Endlich ist Mecklenburg-Vorpommern mal nicht Schlusslicht – oder doch? Diese ewigen Rote-Laterne-Geschichten machen einen ja schon ganz verrückt. Deshalb klingt diese Meldung aus der Zeitung ja auch auf den ersten Blick positiv (sonst haben wir schließlich immer nur die meisten, die meisten Arbeitslosen, die meisten Frustrierten, die meisten Nichtwähler): Nun haben wir also mal die wenigsten – und zwar “die wenigsten Nichtraucher”. Nun ja.

Laut Statistischem Bundesamt liegt die Nichtraucherquote in Mecklenburg-Vorpommern bei 66,7 Prozent. Also zwei Drittel der Bevölkerung rauchen nicht oder nicht mehr. Und da ist sie wieder die rote Laterne: Denn im Bundesvergleich bedeutet das prozentual den geringsten Anteil an Nichtrauchern. Man könnte also auch sagen: “Wir haben die meisten Raucher”. Aber in einem Land, das Gesundheitsland Nummer 1 werden will und obendrein noch die geringste Lebenserwartung hat, viele Alkoholiker und auch sonst genug Probleme, klingt “wenigste” wenigstens mal positiv.

Zeitsprung

Ich nehme gerne die Annehmlichkeiten moderner Technik in Anspruch – erwarte aber auch, dass mir Maschinen mit der gebotenen Ernsthaftigkeit gegenübertreten. Mein Geschirrspüler tanzt da heute aus der Reihe. Er zeigt mir in Minuten an, wie lange es noch dauert, bis er trockenen Joghurt, spröde Tomatensoßenreste und Honigtropfen von Tassen, Tellern und Messern gespült hat. Eben stand im Display eine 17. Und jetzt lese ich dort:95. Wie kann man sich denn so irren, bittesehr? Ich bin sehr enttäuscht. Da hat jemand zunächst wohl nicht mit offenen Karten gespielt oder ließ die notwendige Professionalität vermissen. Dabei habe ich extra noch Klarspüler nachgefüllt. Das wird Konsequenzen haben, wir werden das besprechen. So – geht es wirklich nicht.

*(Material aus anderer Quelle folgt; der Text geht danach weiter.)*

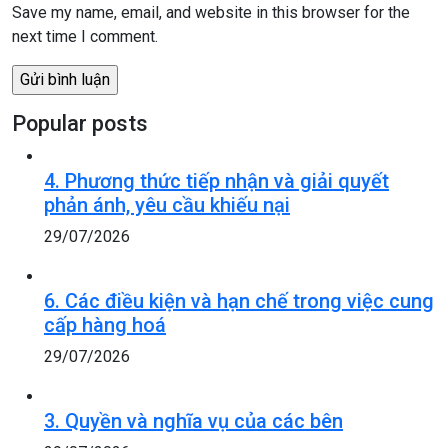
Save my name, email, and website in this browser for the
next time I comment.
Popular posts
4. Phương thức tiếp nhận và giải quyết
phản ánh, yêu cầu khiếu nại
29/07/2026
6. Các điều kiện và hạn chế trong việc cung
cấp hàng hoá
29/07/2026
3. Quyền và nghĩa vụ của các bên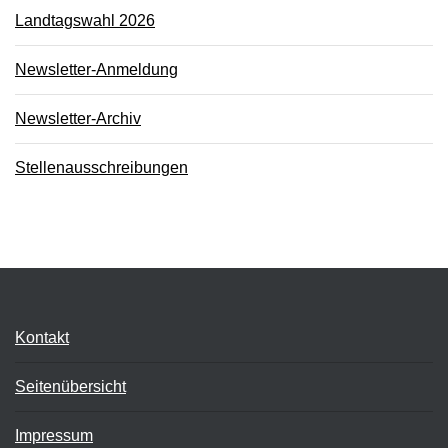
Landtagswahl 2026
Newsletter-Anmeldung
Newsletter-Archiv
Stellenausschreibungen
Kontakt
Seitenübersicht
Impressum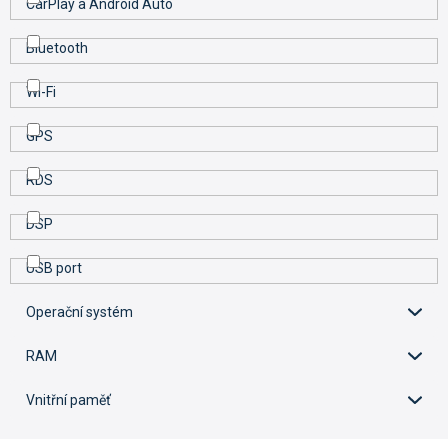
CarPlay a Android Auto
Bluetooth
Wi-Fi
GPS
RDS
DSP
USB port
Operační systém
RAM
Vnitřní paměť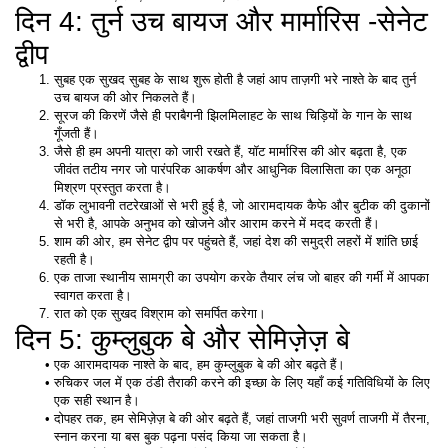
दिन 4: तुर्न उच बायज और मार्मारिस -सेनेट 
द्वीप
सुबह एक सुखद सुबह के साथ शुरू होती है जहां आप ताज़गी भरे नाश्ते के बाद तुर्न 
उच बायज की ओर निकलते हैं। 
सूरज की किरणें जैसे ही पराबैगनी झिलमिलाहट के साथ चिड़ियों के गान के साथ 
गूँजती हैं। 
जैसे ही हम अपनी यात्रा को जारी रखते हैं, यॉट मार्मारिस की ओर बढ़ता है, एक 
जीवंत तटीय नगर जो पारंपरिक आकर्षण और आधुनिक विलासिता का एक अनूठा 
मिश्रण प्रस्तुत करता है। 
डॉक लुभावनी तटरेखाओं से भरी हुई है, जो आरामदायक कैफे और बुटीक की दुकानों 
से भरी है, आपके अनुभव को खोजने और आराम करने में मदद करती हैं। 
शाम की ओर, हम सेनेट द्वीप पर पहुंचते हैं, जहां देश की समुद्री लहरों में शांति छाई 
रहती है। 
एक ताजा स्थानीय सामग्री का उपयोग करके तैयार लंच जो बाहर की गर्मी में आपका 
स्वागत करता है। 
रात को एक सुखद विश्राम को समर्पित करेगा। 
दिन 5: कुम्लुबुक बे और सेमिज़ेज़ बे
एक आरामदायक नाश्ते के बाद, हम कुम्लुबुक बे की ओर बढ़ते हैं। 
रुचिकर जल में एक ठंडी तैराकी करने की इच्छा के लिए यहाँ कई गतिविधियों के लिए 
एक सही स्थान है। 
दोपहर तक, हम सेमिज़ेज़ बे की ओर बढ़ते हैं, जहां ताजगी भरी सुवर्ण ताजगी में तैरना, 
स्नान करना या बस बुक पढ़ना पसंद किया जा सकता है। 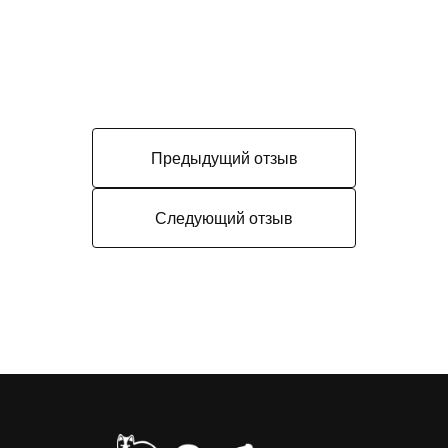
Предыдущий отзыв
Следующий отзыв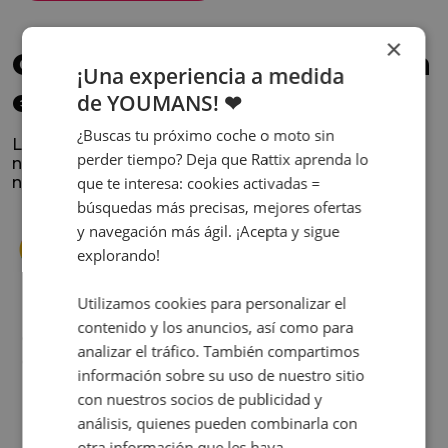
×
Confía en los que nos han
¡Una experiencia a medida
elegido
de YOUMANS! ❤
¿Buscas tu próximo coche o moto sin
La satisfacción y la experiencia de los clientes es
perder tiempo? Deja que Rattix aprenda lo
nuestra prioridad. Lee lo que opinan y conoce
que te interesa: cookies activadas =
nuestra historia.
búsquedas más precisas, mejores ofertas
y navegación más ágil. ¡Acepta y sigue
explorando!
Utilizamos cookies para personalizar el
contenido y los anuncios, así como para
s
Cuando decidí vender mi coche busqué
analizar el tráfico. También compartimos
s
diferentes empresas donde hacerlo y la que
información sobre su uso de nuestro sitio
me dio más confianza fue Rattix, por las
con nuestros socios de publicidad y
buenas (y tantas) reseñas que tienen.
análisis, quienes pueden combinarla con
Realmente la experiencia ha sido muy
otra información que les haya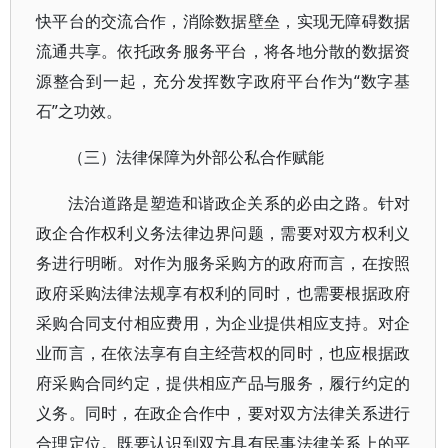
快平台的交流合作，消除数据壁垒，实现无障碍数据
流通共享。依托政务服务平台，将各地分散的数据资
源整合到一起，充分发挥数字政府平台作为“数字基
石”之功效。
（三）法律保障为外部公私合作赋能
法治道路是塑造和谐政企关系的必由之路。针对
政企合作权利义务法律边界问题，需要对双方权利义
务进行明晰。对作为服务采购方的政府而言，在按照
政府采购法律法规享有权利的同时，也需要根据政府
采购合同支付相应费用，为企业提供相应支持。对企
业而言，在依法享有自主经营权的同时，也应根据政
府采购合同约定，提供相应产品与服务，履行约定的
义务。同时，在政企合作中，要对双方法律关系进行
合理定位。既要认识到双方具有民事法律关系上的平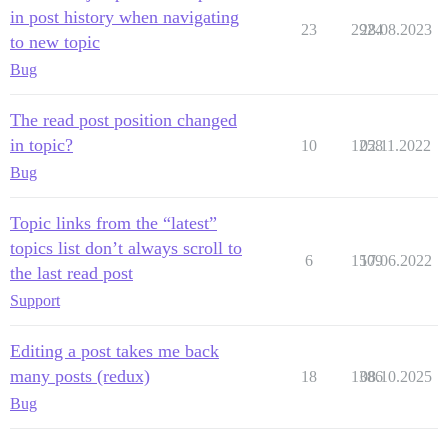
in post history when navigating
23
2924
28.08.2023
to new topic
Bug
The read post position changed
in topic?
10
1258
02.11.2022
Bug
Topic links from the “latest”
topics list don’t always scroll to
6
1509
17.06.2022
the last read post
Support
Editing a post takes me back
many posts (redux)
18
1386
08.10.2025
Bug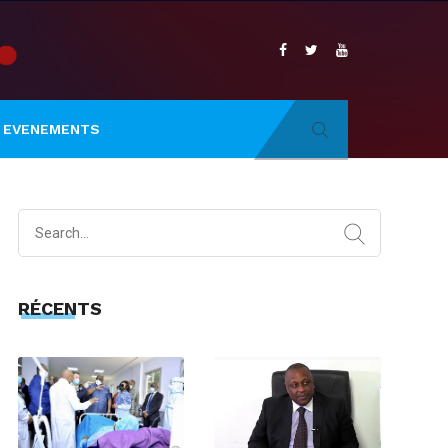
EVENEMENTS
Search
for:
RÉCENTS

Es gibt so viele Geschirrspüler da draußen, die würden sich darum reißen, hier ab und zu ein bisschen abzuwaschen Die würden das Zeug sogar noch in die Schränke räumen, wenn ihnen jemand Roboterarme anmontiert. Die würden das zuverlässig machen, schnell und billiger. Ich glaube, ich habe ein zu großes Herz. Ich gewähre so einem unsicheren Kantonisten Unterschlupf, der nicht mal auf seine eigenen Zeitangaben Rücksicht nehmen will. Und nachher ist das Geschirr noch nicht mal klinisch rein und ich muss-nochma-mipmm-Lappn-rübä. Zeiten sind das, also nee.

PS: Ich muss aufpassen. Sonst versteht das Ding meine launigen Anmerkungen hier auch noch falsch und dankt mir meine nicht ganz ernst gemeinten Ausführungen mit nem geplatzten Abwasserschlauch oder so was. Manchmal habe ich den Eindruck, ich bin der Technik hilflos ausgeliefert.